ROOM 8: A CAT IN THE CLASSROOM
at Central Library

by | Jan 9, 2026

Though I grew up with pets, I’ve never taken to them. As a boy, we had a beast of a dog, Soxy. She was scary and insane, except for when my older brother could tame her long enough to let me ride her around like a pony. My mother preferred fish, silent and remote, almost like not having pets at all. But those fell victim to negligence. Overfed, bloated, and dead of gout. The cat my mother got us left the deepest impression. We named her Marshmallow, a nod to her four white paws. But Marshmallow was nothing like a marshmallow, not sweet nor soft. For weeks, she’d vanish into the woods surrounding our house, only to announce her return by delivering us morbid gifts: a mouse beheaded and quartered on our front doorstep or a rabbit on the garage floor, the creature gutted, its entrails surgically removed, its corpse floating in a puddle of blood.

Cats in all their majesty, brutality, and beauty returned to me while viewing “Room 8: A Cat in the Classroom” at the Central Library. An exhibition of 30 pictures shot by photographer Richard Hewett, “Room 8” immortalizes a single stray that stalked Elysian Heights Elementary for 16 years. Writer Brenda Rees curated the show from among the 297 images Hewett photographed for Look magazine back in 1962. The LA Library acquired Hewett’s entire archive in 2019. The legend goes that one afternoon, a cat slipped inside Room 8. The teacher shooed the animal into the hallway and shut the door. However, a few minutes later, the cat leapt back into the same room through an open window. The principal ruled the stowaway could stay. They named her Room 8, after the feline’s preferred classroom.
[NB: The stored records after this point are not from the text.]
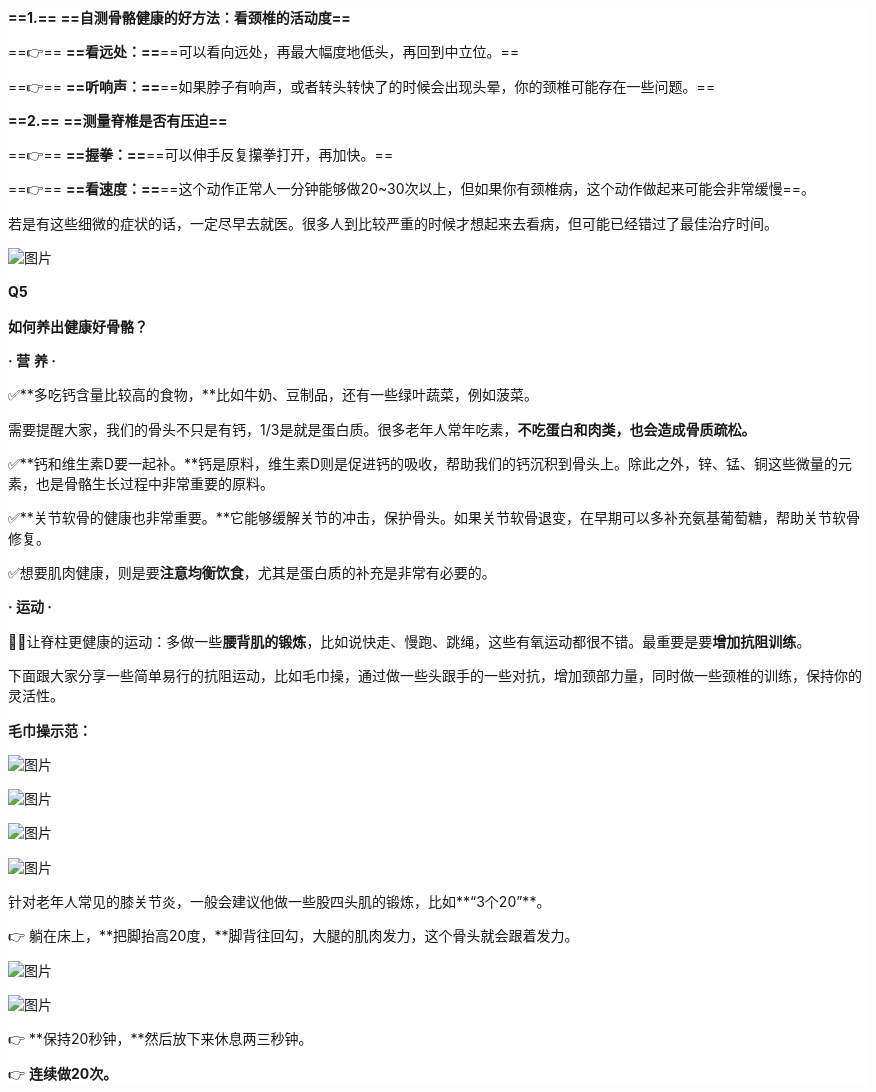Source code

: **==1.==** **==自测骨骼健康的好方法：看颈椎的活动度==**

==👉== **==看远处：==**==可以看向远处，再最大幅度地低头，再回到中立位。==

==👉== **==听响声：==**==如果脖子有响声，或者转头转快了的时候会出现头晕，你的颈椎可能存在一些问题。==

**==2.==** **==测量脊椎是否有压迫==**

==👉== **==握拳：==**==可以伸手反复攥拳打开，再加快。==

==👉== **==看速度：==**==这个动作正常人一分钟能够做20~30次以上，但如果你有颈椎病，这个动作做起来可能会非常缓慢==。

若是有这些细微的症状的话，一定尽早去就医。很多人到比较严重的时候才想起来去看病，但可能已经错过了最佳治疗时间。

![图片](https://proxy-prod.omnivore-image-cache.app/0x0,sSEjnwksnzikB5gy3XJ7TWE3fYHj3petJdk3l_2DR--s/https://mmbiz.qpic.cn/mmbiz_jpg/I0y5GhSOx6Ticl9yniaQ5mgx6aXLN7WNX6NILHhDiatRu0NIVtgrVv5QXRjtUh8DfdS2atDftrwPuaN0YLEJP6ACA/640?wx_fmt=jpeg)

**Q5**

**如何养出健康好骨骼？**

**· 营** **养 ·**

✅**多吃钙含量比较高的食物，**比如牛奶、豆制品，还有一些绿叶蔬菜，例如菠菜。

需要提醒大家，我们的骨头不只是有钙，1/3是就是蛋白质。很多老年人常年吃素，**不吃蛋白和肉类，也会造成骨质疏松。**

✅**钙和维生素D要一起补。**钙是原料，维生素D则是促进钙的吸收，帮助我们的钙沉积到骨头上。除此之外，锌、锰、铜这些微量的元素，也是骨骼生长过程中非常重要的原料。

✅**关节软骨的健康也非常重要。**它能够缓解关节的冲击，保护骨头。如果关节软骨退变，在早期可以多补充氨基葡萄糖，帮助关节软骨修复。

✅想要肌肉健康，则是要**注意均衡饮食**，尤其是蛋白质的补充是非常有必要的。

**· 运动 ·**

💪🏻让脊柱更健康的运动：多做一些**腰背肌的锻炼**，比如说快走、慢跑、跳绳，这些有氧运动都很不错。最重要是要**增加抗阻训练**。

下面跟大家分享一些简单易行的抗阻运动，比如毛巾操，通过做一些头跟手的一些对抗，增加颈部力量，同时做一些颈椎的训练，保持你的灵活性。

**毛巾操示范：**

![图片](https://proxy-prod.omnivore-image-cache.app/0x0,swmc6QPiRGze2LCs7uLAYKwyrM16GCoq4bH7YUKifNDM/https://mmbiz.qpic.cn/mmbiz_gif/I0y5GhSOx6Ticl9yniaQ5mgx6aXLN7WNX6WSMlPvicV58IRIS6DJic0icGKwcIgrj9eia05essaOD7FrU4UVdkCib3SVg/640?wx_fmt=gif)

![图片](https://proxy-prod.omnivore-image-cache.app/0x0,sPOznnyVMoQ_7BYMtT-hRn9-P1tqynTlE8ZD2mKBTTME/https://mmbiz.qpic.cn/mmbiz_gif/I0y5GhSOx6Ticl9yniaQ5mgx6aXLN7WNX6QpLvXPsOk0BW0cDJo6NfTEvVMXiaNmBoVRjUfq1J1upoKl6gq6j3oyw/640?wx_fmt=gif)

![图片](https://proxy-prod.omnivore-image-cache.app/0x0,s308vTmBuN7QZQkOn5xb0ZDVZK2rRZJzwgbNXO83DaQM/https://mmbiz.qpic.cn/mmbiz_gif/I0y5GhSOx6Ticl9yniaQ5mgx6aXLN7WNX6hqU18VmBSb21LeAR4E8PrdkfsTyiaQR52PptiaOBFzFVHcLWAtGftyyw/640?wx_fmt=gif)

![图片](https://proxy-prod.omnivore-image-cache.app/0x0,suvVTERKy1otsqJw9ZUgnNrpv4ZCxdwDUzdRqnNttkRA/https://mmbiz.qpic.cn/mmbiz_gif/I0y5GhSOx6Ticl9yniaQ5mgx6aXLN7WNX6iaXTKO5HKPBciauOMmict3LFWVLZjiaKLS9ZvHyzicIwQHpK84ZjicNGoHUQ/640?wx_fmt=gif)

针对老年人常见的膝关节炎，一般会建议他做一些股四头肌的锻炼，比如**“3个20”**。

👉 躺在床上，**把脚抬高20度，**脚背往回勾，大腿的肌肉发力，这个骨头就会跟着发力。

![图片](https://proxy-prod.omnivore-image-cache.app/0x0,sb-JGp-WTHKmQcNUavFQ_Sbq5rNTnGBv-doDMBcRM4r8/https://mmbiz.qpic.cn/mmbiz_png/I0y5GhSOx6Ticl9yniaQ5mgx6aXLN7WNX6P9zGQhpjicibvV3xwwM1HvZvP3SzUr0hDBFSZxfc7vfq31AtI9KVq4xQ/640?wx_fmt=png)

![图片](https://proxy-prod.omnivore-image-cache.app/0x0,sDWrOVASrz0PInfEhnkwJOUA_63JroSEtFK4wKQhzQTE/https://mmbiz.qpic.cn/mmbiz_png/I0y5GhSOx6Ticl9yniaQ5mgx6aXLN7WNX6wxRgp1oT0EbhqMcNMzkEz44EtJnf9WfA4ibcv484udwVtPzKiaKfP4Rg/640?wx_fmt=png)

👉 **保持20秒钟，**然后放下来休息两三秒钟。

👉 **连续做20次。**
In our era of AI slop and desperate selfies, Hewett’s vintage photos feel refreshingly enigmatic, intimate, and poetic. Room 8 sleeps on desk as student draws (all works 1962), tightly frames the cat’s face. As in many photos, he’s napping, whiskers pointing to the ceiling, right atop a student’s worksheet. Attempting to color, the nameless pupil’s angelic face hovers above the cat’s, either mesmerized or resigned. In Room 8 eats lunch with students, the strongest piece in the exhibition, a boy bites into a hot dog while Room 8, on all fours, sinks her fangs into the hot dog’s back end. It captures the deliciously entitled attitude cats have towards humans, boldly eating from the master’s table without a second thought. Room 8 rests with students, shows three children arrayed on the floor, their bodies bordering the cat, all of them asleep. The tender photo evokes a childhood dreaminess, but I can’t help but read its darker subtexts. Society has always presented childhood as a playful period of learning, growth, and games, but it’s just as much one of trauma and nightmares. What are kids if not glorified pets, totally lacking in autonomy and freedom, subject to their owners (parents) whims? This noirish complexity animates many of the black-and-white photos in the show. Room 8 goes out a window follows the school’s janitor tossing the cat outside, where he was forced to return each day after the school closed. Unlike kids, at least Room 8 could rely on his instincts to kick back on when cast out into the world.

Still, by and large, the photos reveal Room 8’s privileged existence, loafing about and feasting on kids’ lunches. The photos give testament to Room 8’s appetite as he grew rather Rubenesque and corpulent from generations of student generosity.

“Time spent with cats is never wasted,” Freud is rumored to have said. Of all of humanity’s domesticated pets, cats, without a doubt, are the most maddening and bewitching. Their very domestication feels tenuous, like a lover with one foot out the door. Just like my childhood pet Marshmallow fled into the Kansas plains, Room 8 too lived half its life in the hills of Elysian Park. It’s easy to imagine Room 8 curling his tail around these young kids by day and then going feral after school, like my own boyhood cat, sadistically torturing weaker creatures for sport.

The tenderness of Hewett’s photos—their snug framing, creamy lighting, the street cat cozying up to squeaky clean cut ’60s kids—grows seedier by being on view inside the LA Library. One must descend into the Central branch’s lower bowels to visit the show, which unfolds along a single long wall in the Genealogy and History Department. Nearby stacks hold tissue copies of the Yellow Pages. Like many public spaces in LA, the library’s a de facto homeless shelter, daycare center, fashion runway, cruising spot, and insane asylum. And sure, some people also read books. But the library could not be further from the artworld’s museums, white cubes, or even its punky artist-run spaces. The contrast is stark. When I went to the bathroom, I stumbled upon a half-naked man smoking a cigarette. The Central Library is both full of books and an essential source of culture, but it’s also in its own way similar to the cat profiled in the exhibition: noble, but lurid and untamed. Showing the photos in such a context enhances their gauzy, soft-lit nostalgia (what could be more anachronistic than a library with photos from a long-since-dead magazine?). Yet the location and context also tease out the wildness lurking just beneath the surface of Hewett’s photos—and inside us as well.